Jago Maric, FC 08 Villingen:

"Ich bin sehr zufrieden. Die Jungs haben genau das umgesetzt, was wir uns vorgenommen hatten. Sie haben dort weiter gemacht, wo wir in Freiberg aufgehört haben. Die erste Halbzeit war sehr gut. Wir haben auch bis zur 70. Minute sehr wenig zugelassen. Danach hatte Ravensburg ein, zwei gute Möglichkeiten. Wir haben es aber bis zur 90. Minute sehr gut gemacht. Nach vorne hatten wir sehr gute Aktionen. Wir können uns von Woche zu Woche steigern. Wir arbeiten daran, dass wir weniger Gegentore bekommen. Wenn wir die nächsten beiden Spiele gewinnen, sind wir oben mit dabei."

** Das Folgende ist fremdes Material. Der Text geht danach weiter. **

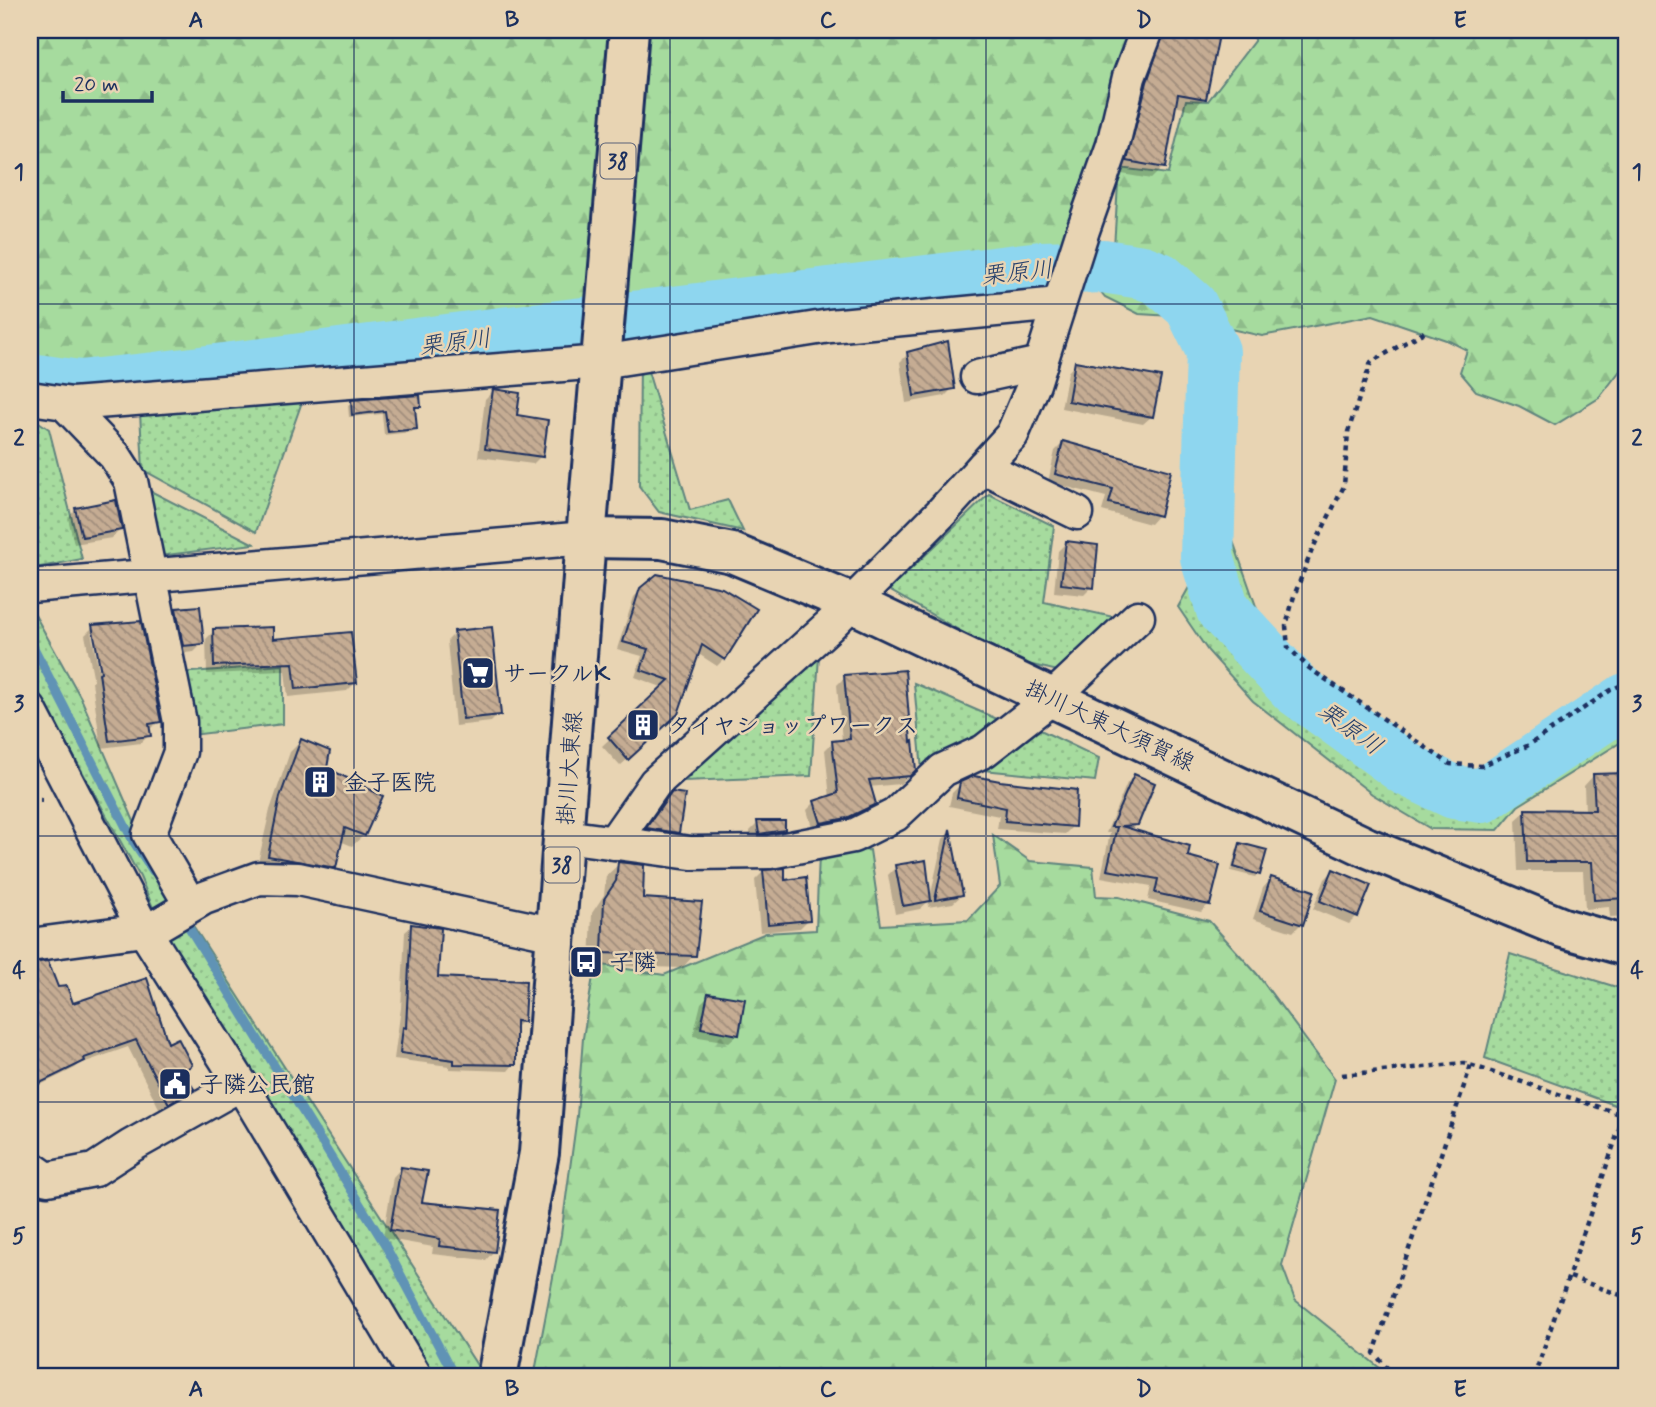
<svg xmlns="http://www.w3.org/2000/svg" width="1656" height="1407" viewBox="0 0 1656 1407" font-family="Mynerve,'Klee One',sans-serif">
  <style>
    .grass { fill: url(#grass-dots); stroke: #60857e; stroke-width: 2 }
    .forest { fill: url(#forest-firs); stroke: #60857e; stroke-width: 2 }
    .shadow { fill: #0003; fill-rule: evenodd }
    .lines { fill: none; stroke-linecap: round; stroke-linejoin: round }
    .stream { stroke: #6093b5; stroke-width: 9 }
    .river { stroke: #8ed6ef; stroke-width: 54 }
    .building { fill: url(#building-back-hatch); stroke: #1b2f5e; stroke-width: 2 }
    .minor-casing { stroke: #1b2f5e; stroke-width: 37 }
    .major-casing { stroke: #1b2f5e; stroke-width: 44 }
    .path { stroke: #1b2f5e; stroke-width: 4.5; stroke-dasharray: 5 5; stroke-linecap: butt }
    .minor { stroke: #e8d4b3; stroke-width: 32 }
    .major { stroke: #e8d4b3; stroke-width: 38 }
    .grid { fill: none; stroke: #1b2f5e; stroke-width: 2; stroke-opacity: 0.55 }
    .labels { text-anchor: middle; stroke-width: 5; stroke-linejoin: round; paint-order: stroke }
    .shield { fill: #e8d4b3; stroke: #586078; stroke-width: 2 }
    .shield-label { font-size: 21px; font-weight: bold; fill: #1b2f5e }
    .poi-label { font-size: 23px; font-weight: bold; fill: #1b2f5e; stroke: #e8d4b3; text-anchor: start }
    .street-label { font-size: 23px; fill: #1b2f5e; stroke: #e8d4b3 }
    .water-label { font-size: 24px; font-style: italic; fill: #26406c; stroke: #e8d4b3 }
    .neatline { fill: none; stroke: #1b2f5e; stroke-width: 2.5 }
    .grid-label { font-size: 23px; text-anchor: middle; font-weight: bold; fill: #1b2f5e }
  </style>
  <defs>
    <pattern id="grass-dots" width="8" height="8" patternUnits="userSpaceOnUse" patternTransform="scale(1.75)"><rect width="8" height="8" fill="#a6db9e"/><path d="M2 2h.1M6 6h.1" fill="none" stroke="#8ebc8a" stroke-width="1.8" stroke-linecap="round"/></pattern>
    <pattern id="forest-firs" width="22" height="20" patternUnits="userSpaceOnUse" patternTransform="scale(1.75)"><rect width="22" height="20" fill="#a6db9e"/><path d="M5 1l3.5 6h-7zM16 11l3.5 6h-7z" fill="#8ebc8a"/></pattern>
    <pattern id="building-back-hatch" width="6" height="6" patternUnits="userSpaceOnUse" patternTransform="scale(1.75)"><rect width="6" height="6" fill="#c5ac93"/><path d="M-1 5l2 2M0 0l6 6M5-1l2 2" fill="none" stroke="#9f8c7b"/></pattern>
  </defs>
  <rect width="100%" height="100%" fill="#e8d4b3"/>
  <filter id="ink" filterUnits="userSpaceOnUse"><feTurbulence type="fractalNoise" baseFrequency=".0143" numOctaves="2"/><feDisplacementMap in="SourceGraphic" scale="14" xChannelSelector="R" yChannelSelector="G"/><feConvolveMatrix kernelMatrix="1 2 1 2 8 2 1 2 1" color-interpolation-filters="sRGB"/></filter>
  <g filter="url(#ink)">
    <g class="grass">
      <polygon points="643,355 690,510 728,500 743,531 659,512 639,486 640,356"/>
      <polygon points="303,399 256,532 143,470 140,412"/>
      <polygon points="30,416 49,429 82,559 30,569"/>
      <polygon points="131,481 254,544 143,558"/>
      <polygon points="989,494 1054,526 1044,602 1123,619 1062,672 1011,660 889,590"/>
      <polygon points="1226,521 1263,626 1286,658 1454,771 1486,771 1546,739 1626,685 1626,739 1518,806 1498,830 1431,829 1372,794 1253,701 1208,651 1178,607"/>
      <polygon points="30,606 81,698 139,833 181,907 482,1373 481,1377 436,1377 168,943 140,877 30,676"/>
      <polygon points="819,656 811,776 685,781 716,747"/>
      <polygon points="283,665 283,724 192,735 178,673"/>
      <polygon points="914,683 1004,722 922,771"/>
      <polygon points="1032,726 1099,758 1095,781 973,769"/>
      <polygon points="1510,954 1626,990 1626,1109 1485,1058"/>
    </g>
    <g class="forest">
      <polygon points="30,30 1142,30 1068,251 845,285 658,300 521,327 389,337 295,337 188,359 83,368 30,369"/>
      <polygon points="1255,30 1626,30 1626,363 1599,398 1555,425 1519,406 1476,391 1460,372 1467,350 1449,341 1373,315 1262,336 1172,316 1139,314 1105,297 1097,287 1103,266 1114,247 1119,168 1168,174 1186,100 1208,101 1254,41"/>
      <polygon points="993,835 1030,861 1093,867 1096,896 1119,897 1209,921 1257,974 1335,1079 1282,1265 1295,1300 1391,1377 534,1377 561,1235 577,1116 583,1038 595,964 664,975 766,933 816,930 819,854 870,850 881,925 968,920 1000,886"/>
    </g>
    <g class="shadow">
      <polygon points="1157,30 1218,30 1204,98 1193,110 1174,106 1163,167 1151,179 1116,173"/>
      <polygon points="908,354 953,388 945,396 906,403 900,362"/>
      <polygon points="1076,363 1152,416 1143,424 1061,408 1068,372"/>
      <polygon points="493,391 515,417 541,456 533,464 478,457 485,399"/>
      <polygon points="352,402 420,406 414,410 415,428 412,432 384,435 382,414 349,417 348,406"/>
      <polygon points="1063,443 1158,515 1150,524 1102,511 1106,497 1048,482 1055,451"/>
      <polygon points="76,509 120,530 112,538 74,544 68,518"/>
      <polygon points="1066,543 1092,587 1084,595 1054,592 1058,551"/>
      <polygon points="642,589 724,659 717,666 697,653 668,722 620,766 602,746 664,688 635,677 642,656 617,649 634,597"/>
      <polygon points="176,609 202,644 194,652 175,654 168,618"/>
      <path d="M93,627L159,722L148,730L149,735L141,743L101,748L92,682L94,681L85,635ZM91,632H95L104,681H101Z"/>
      <polygon points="214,631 272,641 355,683 347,691 288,697 285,671 207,674 206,639"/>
      <polygon points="455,633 499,714 491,722 455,726 447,641"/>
      <polygon points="845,677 910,744 914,769 900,784 869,787 874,803 866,812 837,826 813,831 807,810 815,802 830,798 825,750 833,742 842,741 837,685"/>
      <polygon points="301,741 325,769 364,835 352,846 340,841 335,867 323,879 257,867 270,810 290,752"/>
      <polygon points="1626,774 1626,916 1610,917 1609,907 1585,909 1583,871 1518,871 1516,820 1526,811 1585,812 1584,786 1593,776"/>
      <polygon points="1134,776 1136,824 1130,831 1186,857 1208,905 1201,912 1148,900 1151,886 1101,877 1110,833 1106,833 1127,783"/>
      <polygon points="961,784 1073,826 1065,834 997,829 999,816 949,806 952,793"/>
      <polygon points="667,800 678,832 672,838 642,834"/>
      <polygon points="758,823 783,830 775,838 751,841 750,831"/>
      <polygon points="950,831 962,895 953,903 928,907 943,839"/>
      <polygon points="1240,845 1258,874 1255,877 1231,871 1237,848"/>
      <polygon points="619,864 641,900 694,955 682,968 590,965 592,913 604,895 606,876"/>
      <polygon points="896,867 929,901 920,909 895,914 888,875"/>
      <polygon points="1333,871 1357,916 1349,924 1313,909 1325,879"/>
      <polygon points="763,872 783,881 808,920 800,928 760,932 755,880"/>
      <polygon points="1271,879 1301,924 1293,932 1253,919 1263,888"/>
      <polygon points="412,926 436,979 522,1021 516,1027 514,1064 508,1071 449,1069 449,1066 394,1059 401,1008 405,932"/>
      <polygon points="37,964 72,1005 167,1045 192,1089 184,1097 160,1110 128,1047 80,1064 75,1068 30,1090 30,967"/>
      <polygon points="709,995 738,1034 729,1042 693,1036 701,1003"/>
      <polygon points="401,1168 420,1204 494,1251 486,1260 432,1254 433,1247 383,1238 393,1177"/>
    </g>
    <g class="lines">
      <g class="stream">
        <polyline points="30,640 133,841 153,871"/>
        <polyline points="183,918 384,1243 455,1377"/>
      </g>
      <polyline class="river" points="30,380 79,387 155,379 485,336 1041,268 1103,266 1142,272 1160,279 1191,306 1213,351 1207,557 1223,610 1296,689 1406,769 1454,792 1482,796 1626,700"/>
    </g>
    <g class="building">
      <polygon points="1165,30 1220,30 1206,99 1178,94 1165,168 1127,161 1147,82"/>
      <polygon points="948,341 955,389 914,396 907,352"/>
      <polygon points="1075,361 1161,377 1153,417 1068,401"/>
      <polygon points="493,389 520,393 517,415 548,420 543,457 485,449"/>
      <polygon points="420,395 421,407 415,407 417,429 388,432 385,411 352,415 351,400"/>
      <polygon points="1063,441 1171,471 1160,516 1109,503 1113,489 1055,474"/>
      <polygon points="116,500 122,530 82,537 75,508"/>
      <polygon points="1066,541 1098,545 1094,588 1061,584"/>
      <polygon points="657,574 722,588 757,609 725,660 702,645 678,714 628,760 608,737 669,680 641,670 648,649 623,642 640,588"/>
      <polygon points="200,606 204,644 183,646 176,608"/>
      <polygon points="141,621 161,722 149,724 151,736 109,741 99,673 101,672 92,625"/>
      <polygon points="273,627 273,639 351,632 357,683 296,689 293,663 214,666 213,629"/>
      <polygon points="492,627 501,715 463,719 454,631"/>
      <polygon points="905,670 911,742 913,741 916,770 910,776 869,780 876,804 847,818 821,823 814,801 838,793 832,741 850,739 844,675"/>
      <polygon points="301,739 330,751 327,768 383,796 365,836 345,828 336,868 268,856 280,797"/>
      <polygon points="1626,773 1626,898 1594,900 1592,862 1527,862 1525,809 1595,810 1593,774"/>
      <polygon points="1134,774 1155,783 1138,825 1121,826 1190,846 1188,856 1220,865 1210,905 1155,893 1158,879 1107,870 1117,827 1111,827"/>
      <polygon points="974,776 1000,781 1077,790 1075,827 1005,821 1006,808 957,798 960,782"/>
      <polygon points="672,792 685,794 679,833 646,828"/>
      <polygon points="757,821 785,821 785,830 759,834"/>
      <polygon points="950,829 963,895 935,900"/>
      <polygon points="1240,843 1267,850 1260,875 1234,867"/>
      <polygon points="926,860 931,901 903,906 895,865"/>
      <polygon points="618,862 644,865 643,898 702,902 696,956 602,953 604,899 616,881"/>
      <polygon points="785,868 785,880 806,877 810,920 768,924 763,870"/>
      <polygon points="1333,869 1371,885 1358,917 1320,901"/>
      <polygon points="1271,877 1314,891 1303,925 1260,911"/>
      <polygon points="411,924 441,928 438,977 526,981 524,1022 516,1021 516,1065 454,1064 454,1060 400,1053 403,1027 406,1028"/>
      <polygon points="48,961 58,987 67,986 73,1003 147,978 168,1043 178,1038 192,1065 183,1072 194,1089 169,1104 136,1040 84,1058 85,1061 30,1088 30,963"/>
      <polygon points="708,993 745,999 739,1035 701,1028"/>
      <polygon points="401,1167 428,1171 422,1202 500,1210 495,1252 439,1246 440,1239 390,1230"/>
    </g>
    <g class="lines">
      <defs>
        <g id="minor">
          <polyline points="977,377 1041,363"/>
          <polyline points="30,398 72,404 601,362 830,326 1059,304"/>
          <polyline points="65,404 115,456 131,481 180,722 180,752 149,834 190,904"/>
          <polyline points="983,467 1077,513"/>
          <polyline points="30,586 586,538"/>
          <polyline points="30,710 144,930 241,1084 416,1377"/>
          <polyline points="564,836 691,853 770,852 853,836 895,815 943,770 984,751 1052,698 1138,617"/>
          <polyline points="613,843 655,783 830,625 940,514 1012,435 1034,384 1083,230 1113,145 1129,77 1147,30"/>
          <polyline points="30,945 144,930 158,925 204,898 259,878 298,879 556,934"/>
          <polyline points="30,1167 47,1179 94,1170 131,1146 241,1084"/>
        </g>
        <g id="major">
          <polyline points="586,538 662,539 732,553 852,603 1366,847 1563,928 1626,946"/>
          <polyline points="497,1377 539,1153 586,538 629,30"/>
        </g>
      </defs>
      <use href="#minor" class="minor-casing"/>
      <use href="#major" class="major-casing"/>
      <g class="path">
        <polyline points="1424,332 1371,362 1348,432 1344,486 1312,550 1294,596 1286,626 1288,647 1309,668 1450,764 1481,766 1527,746 1611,690 1626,683"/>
        <polyline points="30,800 42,800"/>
        <polyline points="1342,1075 1464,1063 1626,1116"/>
        <polyline points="1570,1277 1626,1297"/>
        <polyline points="1395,1377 1374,1353 1471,1065"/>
        <polyline points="1534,1377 1624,1115"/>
      </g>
      <use href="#minor" class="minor"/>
      <use href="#major" class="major"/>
    </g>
  </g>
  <path class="grid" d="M354,30V1377M670,30V1377M986,30V1377M1302,30V1377M30,304H1626M30,570H1626M30,836H1626M30,1102H1626"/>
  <defs>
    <symbol id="supermarket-square" viewBox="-11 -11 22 22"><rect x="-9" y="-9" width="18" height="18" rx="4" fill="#1b2f5e" stroke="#e8d4b3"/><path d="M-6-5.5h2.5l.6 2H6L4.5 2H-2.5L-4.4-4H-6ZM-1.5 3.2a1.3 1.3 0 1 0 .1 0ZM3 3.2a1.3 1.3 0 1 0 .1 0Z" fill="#fff"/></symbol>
    <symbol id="building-square" viewBox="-11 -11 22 22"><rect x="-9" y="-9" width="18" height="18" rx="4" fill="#1b2f5e" stroke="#e8d4b3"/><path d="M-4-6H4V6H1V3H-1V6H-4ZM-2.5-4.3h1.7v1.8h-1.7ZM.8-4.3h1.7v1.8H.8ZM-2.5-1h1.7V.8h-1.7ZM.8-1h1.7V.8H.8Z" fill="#fff"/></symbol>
    <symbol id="bus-square" viewBox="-11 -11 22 22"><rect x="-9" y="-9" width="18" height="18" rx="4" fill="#1b2f5e" stroke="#e8d4b3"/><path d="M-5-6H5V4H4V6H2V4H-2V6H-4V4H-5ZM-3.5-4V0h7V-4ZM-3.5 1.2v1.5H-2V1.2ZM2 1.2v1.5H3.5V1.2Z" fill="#fff"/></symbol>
    <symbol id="civic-square" viewBox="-11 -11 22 22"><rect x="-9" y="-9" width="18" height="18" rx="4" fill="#1b2f5e" stroke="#e8d4b3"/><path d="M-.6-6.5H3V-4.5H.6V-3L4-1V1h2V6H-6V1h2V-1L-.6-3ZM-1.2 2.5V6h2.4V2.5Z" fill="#fff"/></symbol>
  </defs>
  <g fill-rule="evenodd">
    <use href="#supermarket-square" x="459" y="654" width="38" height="38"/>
    <use href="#building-square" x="624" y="706" width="38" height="38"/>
    <use href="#building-square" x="301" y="763" width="38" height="38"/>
    <use href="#bus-square" x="567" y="943" width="38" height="38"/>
    <use href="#civic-square" x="156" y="1065" width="38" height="38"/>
  </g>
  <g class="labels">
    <g class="shield">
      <rect x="600.5" y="143.5" width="35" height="35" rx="5"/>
      <rect x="544.5" y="847.5" width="35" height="35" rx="5"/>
    </g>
    <g class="shield-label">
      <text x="618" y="168">38</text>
      <text x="562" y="872">38</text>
    </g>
    <g class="poi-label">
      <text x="503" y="681">サークルK</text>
      <text x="668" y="733">タイヤショップワークス</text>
      <text x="344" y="790">金子医院</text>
      <text x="610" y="970">子隣</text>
      <text x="200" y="1092">子隣公民館</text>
    </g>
    <g class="street-label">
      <text transform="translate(1110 725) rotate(25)" y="8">掛川大東大須賀線</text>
      <text transform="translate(569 768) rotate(-86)" y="8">掛川大東線</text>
    </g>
    <g class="water-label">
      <text transform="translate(1017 272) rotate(-6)" y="8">栗原川</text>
      <text transform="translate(455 342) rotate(-7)" y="8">栗原川</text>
      <text transform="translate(1351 728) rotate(36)" y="8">栗原川</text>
    </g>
  </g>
  <rect width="1656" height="1407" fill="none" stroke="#e8d4b3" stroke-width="77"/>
  <path d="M63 91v10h89v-10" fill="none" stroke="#1b2f5e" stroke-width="3.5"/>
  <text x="74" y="91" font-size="21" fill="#1b2f5e" stroke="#e8d4b3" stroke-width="5" paint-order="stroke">20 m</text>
  <rect x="38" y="38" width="1580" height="1330" class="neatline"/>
  <g class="grid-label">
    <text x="196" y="27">A</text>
    <text x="512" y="27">B</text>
    <text x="828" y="27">C</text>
    <text x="1144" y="27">D</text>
    <text x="1460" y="27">E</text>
    <text x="19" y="179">1</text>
    <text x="1637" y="179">1</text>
    <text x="19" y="445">2</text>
    <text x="1637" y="445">2</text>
    <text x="19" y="711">3</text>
    <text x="1637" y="711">3</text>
    <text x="19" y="977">4</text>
    <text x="1637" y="977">4</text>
    <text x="19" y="1243">5</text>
    <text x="1637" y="1243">5</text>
    <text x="196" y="1396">A</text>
    <text x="512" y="1396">B</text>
    <text x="828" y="1396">C</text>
    <text x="1144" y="1396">D</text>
    <text x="1460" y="1396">E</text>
  </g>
</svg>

Steffen Wohlfarth, FV Ravensburg:

"Ich bin brutal frustriert und sehr enttäuscht. Es war bei uns nichts mit Wille, Ehrgeiz und Leidenschaft. Vor dem Spiel habe ich beide Mannschaften auf Augenhöhe gesehen. Nach dem Spiel ist es für mich eine komplette Liga Unterschied. Nicht Villingen war so gut, sondern wir waren so katastrophal. Allerdings ist es auch die Stimmung gegen uns, die mich ärgert. Natürlich sind Fouls dabei. Ich denke auch, dass die Ampelkarte gegen uns durchaus gerecht war. Wir sind aber keine unfaire Mannschaft. Ich gratuliere Villingen auf jeden Fall zu dem Sieg gegen einen schlechten Gegner."

Nullachter-Topspieler

Tevfik Ceylan

Fast genau sechs Monate nach seinem letzten Oberliga-Einsatz für den FC Villingen gegen den SGV Freiberg (0:3) stand Tevfik Ceylan beim 3:0 gegen den FV Ravensburg erstmals wieder über volle 90 Minuten für die Nullachter in einem Punktspiel auf dem Platz. Mit einer sehr guten Vorstellung nach seiner Einwechslung bei der Jahresauftaktpartie in Freiberg (2:2) hatte sich der 25-Jährige seine Nominierung für die Startelf am Samstag verdient. Ceylan bestätigte als linker Außenverteidiger, der sehr viel für die Offensive tat und nur knapp einen Torerfolg verpasste, das Vertrauen von Trainer Jago Maric. "Er hat es sehr gut gemacht und besitzt auch viel Qualität. Vielleicht haben ihm die paar Monate Pause auch gut getan" mutmaßte dieser.

Tevfik Ceylan selbst zeigte sich eher bescheiden. "Für mich wäre es auch kein Problem gewesen, wenn ich nicht gespielt hätte", meinte er. Es habe ihn dann aber natürlich gefreut, berücksichtigt worden zu sein. "Es fühlt sich gut an, nach dem Spiel platt zu sein und zu wissen, dass man für das Team und sich selbst Gas gegeben hat." Was die beiden kommenden zwei Auswärtsspiele hintereinander bei den abstiegsgefährdeten Oberliga-Mannschaften aus Friedrichstal (2. März, 14 Uhr) und Spielberg (9. März, 15 Uhr) betrifft, rechnet Tevfik Ceylan mit zwei überaus motivierten Gegnern. "Man darf nicht auf den Tabellenplatz schauen. Beide Gegner werden Gas geben", ist ihm bewusst.